Actually solving a problem involves both a creative part and a routine part. It is sometimes possible to separate the creative part from the routine part. Consider the Minsky solution. We can tell a person,
Starting with the diagonal next to an excluded square, compute how many dominoes project from each diagonal to the next diagonal.
This proved to be adequate for a sample of one veterinarian. This is a kind of program, but it doesn't need a termination condition, because the termination is apparent to the problem solver. It is harder to tell whether it is close to the form in which the solution was discovered, although it looks close.
When we consider expressing the creative idea to a computer program, it would be most convenient to tell it a fact or to tell it an executable program. I know of no-one who has tried to make computer programs that can accept a fragment of a program as above as the non-routine part of the solution to the problem.
Here's a try at expressing concisely the idea of the Winograd solution. It seems to be longer and to involve more than one idea.
Starting with the top row, compute the parity of the number of dominoes projecting down out of each row. Consider the parity of the sum. Repeat going horizontally starting with the left column. Compute the parity of the total number of dominoes compared to the sum of the two parities.
According to a 1999 personal communication, the idea can be expressed more concisely. Winograd got the idea as a result of seeing a movie about the Socratic method in mathematics education. A student said something like, ``An odd number of dominoes project down from the top row and an odd number down from the second row to the third ...''. At this point the teacher interrupted the student and led him by the Socratic method to the standard solution. Winograd wondered whether the student's original idea could be pushed through, and this led to the solution.
Looking at it this way, the creative idea seems to be
Note that an odd number of dominoes project from the top row to the second and continue from there.

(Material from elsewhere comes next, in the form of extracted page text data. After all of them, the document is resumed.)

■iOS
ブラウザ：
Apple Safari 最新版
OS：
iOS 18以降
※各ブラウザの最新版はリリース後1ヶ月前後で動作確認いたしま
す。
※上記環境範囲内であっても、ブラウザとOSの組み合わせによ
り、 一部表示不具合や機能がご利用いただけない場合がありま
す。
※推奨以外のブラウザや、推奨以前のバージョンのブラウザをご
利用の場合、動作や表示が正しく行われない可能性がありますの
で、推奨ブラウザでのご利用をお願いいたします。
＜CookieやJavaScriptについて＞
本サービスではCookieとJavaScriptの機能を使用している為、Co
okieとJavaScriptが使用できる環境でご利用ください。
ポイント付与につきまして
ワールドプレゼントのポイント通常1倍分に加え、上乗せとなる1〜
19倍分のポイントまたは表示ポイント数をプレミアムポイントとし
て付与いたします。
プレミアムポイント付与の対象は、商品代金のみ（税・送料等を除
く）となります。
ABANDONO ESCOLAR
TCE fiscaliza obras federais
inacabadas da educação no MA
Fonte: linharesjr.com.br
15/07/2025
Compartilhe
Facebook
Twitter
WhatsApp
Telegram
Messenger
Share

Presumably not everyone would be able to push the argument through, because at some point you have to notice that although you get no contradiction from determining that there are an odd number of vertical dominoes, you also get an odd number of horizontal dominoes and an even number of dominoes altogether. Thus the notion of creative solution seems to depend on the ability available to push an idea through.

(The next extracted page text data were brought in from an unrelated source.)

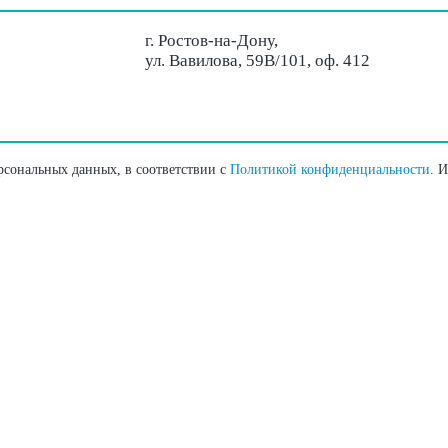
г. Ростов-на-Дону,
ул. Вавилова, 59В/101, оф. 412
ерсональных данных, в соответствии с
Политикой конфиденциальности
. 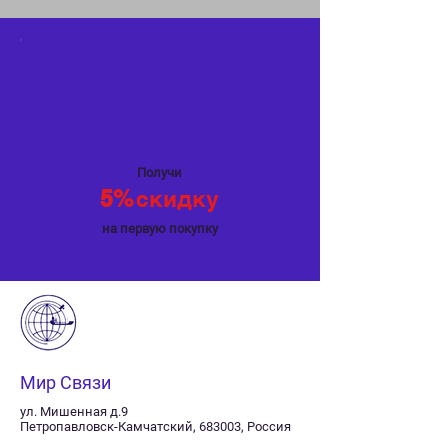
Специальное
предложение
Получи
5%
скидку
на первую покупку
Мир Связи
ул. Мишенная д.9
Петропавловск-Камчатский, 683003, Россия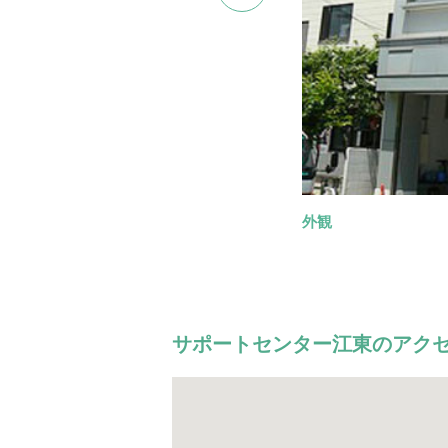
外観
式場
控室
ロビー
葬儀事例
家族葬に最適
約24名様ま
広々とした
式場でお
サポートセンター江東のアク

Winograd idea can also be pushed through when two squares of the same color are removed any where on the board. If one starts at the top and computes the successive parities, there is a jog in parity when an excluded square is encountered. Taking into account the jog one gets an answer as to the parity of the number of vertical dominoes. For some pairs of excluded squares, the parity turns out to be even. However, the parity turns out, it will be the same going horizontally.

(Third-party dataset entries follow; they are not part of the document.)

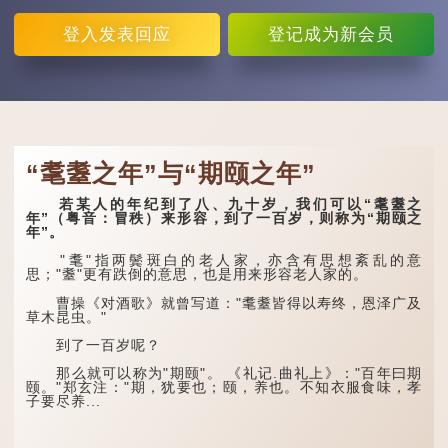
登入
发表回应
登记
成为新会员
“耄耋之年”与“期颐之年”
若某人的年纪到了八、九十岁，我们可以“耄耋之
年”（粤音：冒秩）来形容，到了一百岁，则称为“期颐之
年”。
"耄"指两鬓斑白的老人家，亦含有思想紊乱的意
思；"耋"更有跌倒的意思，也是用来形容老人家的。
曹操《对酒歌》就曾写道："耄耋皆得以寿终，恩泽广及
草木昆虫。"
到了一百岁呢？
那么就可以称为"期颐"。 《礼记.曲礼上》："百年曰期
颐。"郑玄注："期，犹要也；颐，养也。不知衣服食味，孝
子要尽养...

The Winograd idea can then be expressed more abstractly.
Successively compute the parity of the number of vertical dominoes projecting from each row to the next.
The Stefanuk solution seems to involve two ideas. The first is to label the squares starting from an arbitary square. The second is like the Minsky solution, namely
Starting with n=1, compute how many dominoes project from the set of squares labelled n to the squares labelled n+1.
In this section I have striven for concise expressions of the creative idea. The reason is to establish that there is one idea in each of the cases. Obviously it will be easier to make computers come up with creative solutions if the idea of the solution is just one thing--whatever kind of thing that may be.